In the demo I did for the KickStarter I actually had a Web Bluetooth webpage connected to all 4 Pucks - so in that case it wouldn't have run on its own. Again, that's something I'll try and do a tutorial for soon.
The nRF52832 in Puck.js can handle multiple outbound connections (possibly only 4 though?), but at the moment you're limited to 1. Having more means you have to reserve more RAM at compile time - so less space for JS code for everyone :(
However there are other ways of doing this. For example, you could have every Puck advertising whether it had been pressed or not (which doesn't use any noticeable power). One master Puck (or other device) could then be listening for the advertising packets, and could turn the next Puck on (by connecting) when the first one was pressed.

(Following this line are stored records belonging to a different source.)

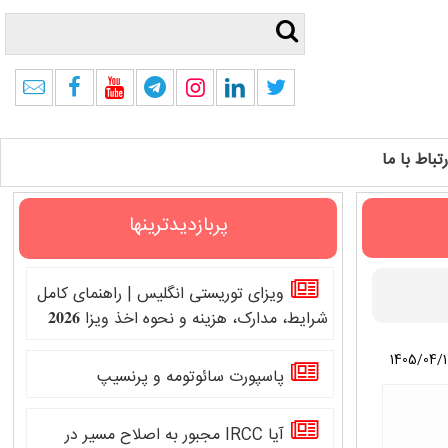
رتباط با ما
پربازدیدترینها
ویزای توریستی انگلیس | راهنمای کامل
شرایط، مدارک، هزینه و نحوه اخذ ویزا 𝟐𝟎𝟐𝟔
1405/04/
پاسپورت سائوتومه و پرنسیپ
آیا IRCC مجبور به اصلاح مسیر در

Only gotcha there is to 'wake up' the game you'd have to tap the 'master' Puck first (since having it listening for advertising packets all the time would drain the battery) - but that's not a huge problem.
Hi @Gordon, thanks for the info. So I guess trying the advertisement way is something I will do next. And I will check the tin foil approach, that might be easiest, indeed.
One thing I don't understand is how to use the Web Bluetooth with multiple Pucks. I did not find a way to connect to more than one from the same web page. Could you elaborate on that a bit?